I don’t know how it feels for you, but for me Forced Entertainment is a very famous group. How does it feel, and what does it mean?Does it translate into, say, people recognizing you, and writing you e-mails...?
[This is where my minidisk ended. And I didn’t dare to admit it or interrupt my famous interlocutor. So for a few minutes, as I was trying to find an alternative way of recording, I wrote down whatever I could catch from Tim’s answer. Here is what is left:]
...a bit of e-mails...
...within a context...
...we have a profile...
...but the context is hopelessly small...
...In the real world, nobody heard of us.
[back to recorded dialogue]
Do you think there’s an alternative to this?
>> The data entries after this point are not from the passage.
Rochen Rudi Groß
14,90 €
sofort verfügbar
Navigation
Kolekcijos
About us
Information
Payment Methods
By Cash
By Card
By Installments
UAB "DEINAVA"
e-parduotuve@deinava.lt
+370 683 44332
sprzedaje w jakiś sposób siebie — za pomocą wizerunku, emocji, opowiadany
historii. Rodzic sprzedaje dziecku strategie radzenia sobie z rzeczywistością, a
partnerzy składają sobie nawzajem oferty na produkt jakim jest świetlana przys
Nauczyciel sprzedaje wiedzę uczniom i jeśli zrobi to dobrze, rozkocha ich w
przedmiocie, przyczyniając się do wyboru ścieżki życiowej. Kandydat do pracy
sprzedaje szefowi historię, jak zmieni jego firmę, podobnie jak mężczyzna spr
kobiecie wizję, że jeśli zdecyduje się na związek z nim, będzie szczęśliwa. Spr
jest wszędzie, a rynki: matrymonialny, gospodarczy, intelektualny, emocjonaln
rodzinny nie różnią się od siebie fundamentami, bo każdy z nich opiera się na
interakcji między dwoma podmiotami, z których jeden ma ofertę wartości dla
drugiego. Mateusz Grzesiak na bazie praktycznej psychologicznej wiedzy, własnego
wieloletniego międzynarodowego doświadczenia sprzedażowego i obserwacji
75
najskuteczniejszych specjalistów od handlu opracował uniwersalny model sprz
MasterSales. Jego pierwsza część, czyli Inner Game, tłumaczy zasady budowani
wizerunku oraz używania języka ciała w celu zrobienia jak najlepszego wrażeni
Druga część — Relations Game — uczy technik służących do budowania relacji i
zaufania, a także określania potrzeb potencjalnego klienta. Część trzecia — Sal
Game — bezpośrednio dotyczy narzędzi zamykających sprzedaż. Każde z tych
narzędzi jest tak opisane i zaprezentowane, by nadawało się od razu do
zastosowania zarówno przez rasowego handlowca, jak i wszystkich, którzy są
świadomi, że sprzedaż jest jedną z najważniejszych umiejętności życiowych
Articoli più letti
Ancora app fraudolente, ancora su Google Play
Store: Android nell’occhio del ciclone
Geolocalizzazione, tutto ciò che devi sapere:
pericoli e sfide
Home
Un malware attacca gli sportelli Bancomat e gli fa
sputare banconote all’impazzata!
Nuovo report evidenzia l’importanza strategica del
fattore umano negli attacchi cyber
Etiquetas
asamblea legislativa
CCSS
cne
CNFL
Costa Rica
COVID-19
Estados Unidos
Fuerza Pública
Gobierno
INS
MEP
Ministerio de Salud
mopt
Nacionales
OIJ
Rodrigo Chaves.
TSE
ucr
Some solution, some way the independent theater can get through?
I think no. In our work there’s a sort of fundamental awkwardness. And this awkwardness is what stops it from traveling or progressing into the main stream too far. Because there is always something a little bit uncomfortable, or a little bit difficult, or a little bit confrontational... Whichever way you look at it, one of the interests in what we do is in creating a certain kind of uncertainty, or putting pressure on the audience.
For a lot of people that’s hugely enjoyable and valuable: that’s what they want. That’s why they keep coming to see us.
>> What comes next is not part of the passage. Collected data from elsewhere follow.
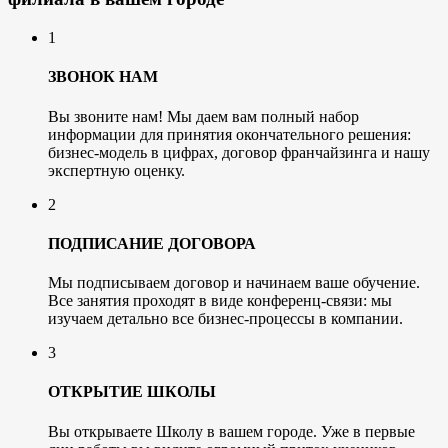
1
ЗВОНОК НАМ
Вы звоните нам! Мы даем вам полный набор
информации для принятия окончательного решения:
бизнес-модель в цифрах, договор франчайзинга и нашу
экспертную оценку.
2
ПОДПИСАНИЕ ДОГОВОРА
Мы подписываем договор и начинаем ваше обучение.
Все занятия проходят в виде конференц-связи: мы
изучаем детально все бизнес-процессы в компании.
3
ОТКРЫТИЕ ШКОЛЫ
Вы открываете Школу в вашем городе. Уже в первые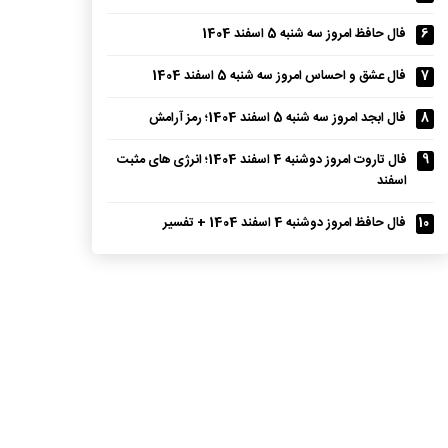
6
فال حافظ امروز سه شنبه 5 اسفند 1404
7
فال عشق و احساس امروز سه شنبه 5 اسفند 1404
8
فال ابجد امروز سه شنبه 5 اسفند 1404؛ رمز آرامش
9
فال تاروت امروز دوشنبه 4 اسفند 1404؛ انرژی های مثبت
اسفند
10
فال حافظ امروز دوشنبه 4 اسفند 1404 + تفسیر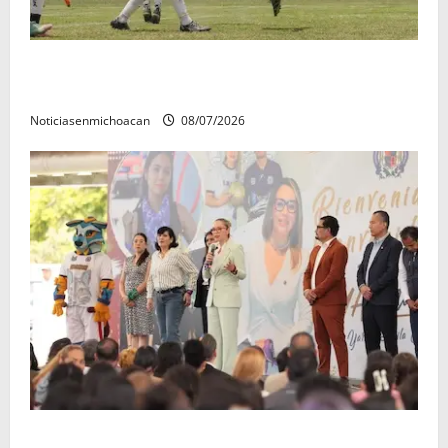
Atlético Morelia-UMSNH debutó con el pie derecho
en la copa metropolitana 2026
Noticiasenmichoacan
08/07/2026
A sumar en la rconstrucción del tejido sociale, invita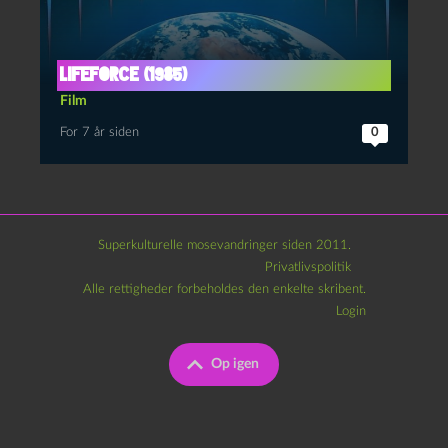
Lifeforce (1985)
Film
For 7 år siden
0
Superkulturelle mosevandringer siden 2011.
Privatlivspolitik
Alle rettigheder forbeholdes den enkelte skribent.
Login
Op igen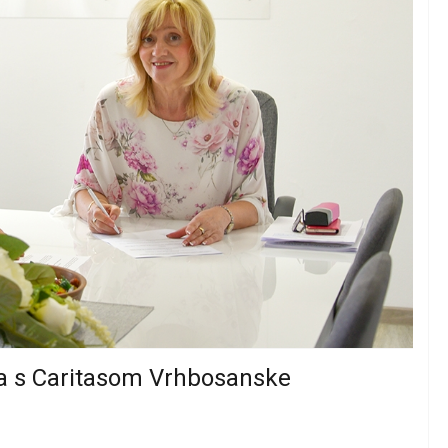
kta s Caritasom Vrhbosanske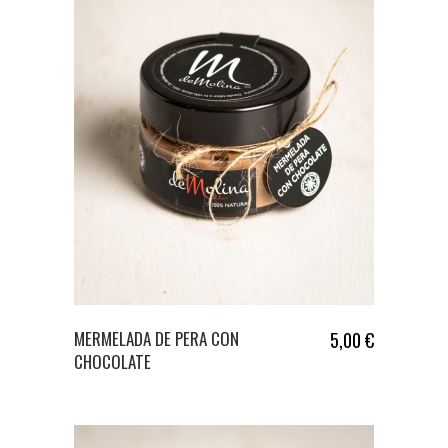
MERMELADA DE PERA CON
5,00
€
CHOCOLATE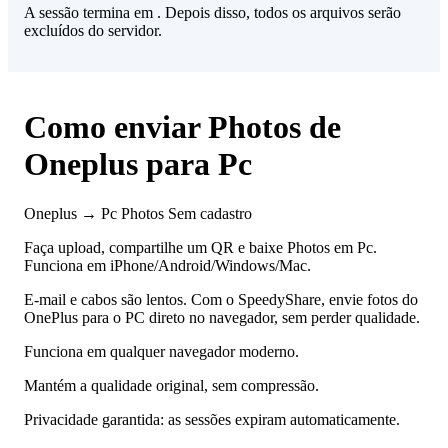
A sessão termina em
. Depois disso, todos os arquivos serão
excluídos do servidor.
Como enviar Photos de
Oneplus para Pc
Oneplus → Pc
Photos
Sem cadastro
Faça upload, compartilhe um QR e baixe Photos em Pc.
Funciona em iPhone/Android/Windows/Mac.
E-mail e cabos são lentos. Com o SpeedyShare, envie fotos do
OnePlus para o PC direto no navegador, sem perder qualidade.
Funciona em qualquer navegador moderno.
Mantém a qualidade original, sem compressão.
Privacidade garantida: as sessões expiram automaticamente.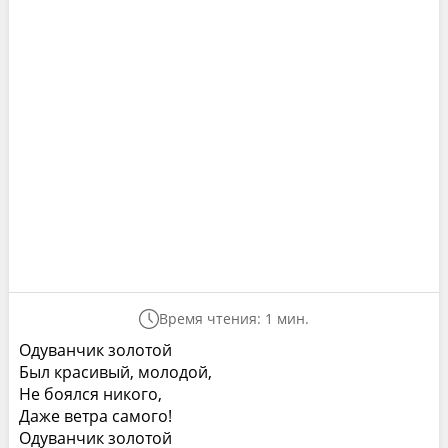
Время чтения: 1 мин.
Одуванчик золотой
Был красивый, молодой,
Не боялся никого,
Даже ветра самого!
Одуванчик золотой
Maybe it has also to do with the way that the work is marketed or positioned in the culture, but this awkwardness is a bit of a problem. I mean, I don’t think it’s a problem, but if what you wanted was a broader, bigger, more popular base for this work, than that’s the thing that would screw you.
But I think that’s actually pretty key to what we do, so I don’t really see that changing.
We’re not Complicite. Complicite, in the end, can do a deal with the National Theatre in London and there’s nothing really threatening there. There’s nothing really difficult. It’s interesting, it’s sort of experimental, it’s got ideas in it...
But it doesn’t make you feel... weird (laughs). Or, it doesn’t give you a hard time. And even if we want to make very nice, funny , popular thing, which we sometimes say that’s what we’d like to do, but there’s something about us and the work that we do that can’t resist the temptation to make life difficult. So I think that’s the thing that at one level sets us into the way the work could go. Maybe.
This sounds like a pretty dramatic choice.
It’s not really a choice. It’s about making the work that you want to make. And about making the kind of interventions with your work that are important to you. If I look around, maybe in some of the work that follows us, I can think: yes, maybe it’s quite good at following the formal strategy that we make, but what it lacks is that difficulty - and that’s what I really can’t bear about it - I’m not interested any more. I’m interested in causing trouble at a certain level.
And don’t you ever get tired of causing trouble?
No! (laughs) Well, maybe. Yeah, I don’t know. Apparently not. (laughs slyly)
Maybe we get better at causing trouble, and trying to do that in a way that brings people along with you. We’re not talking about some sort of idiotic attempt to shock or drive the audience out of the theatre. For me, shows like Bloody Mess, or The World in Pictures, or First Night, what they’re trying to do is to work in a very seducing and comical and playful way with theater, and at the same time take audiences into trouble, take them into difficult places. For me, this balance, this attempt at doing both of those things at the same tame, that’s what is really important.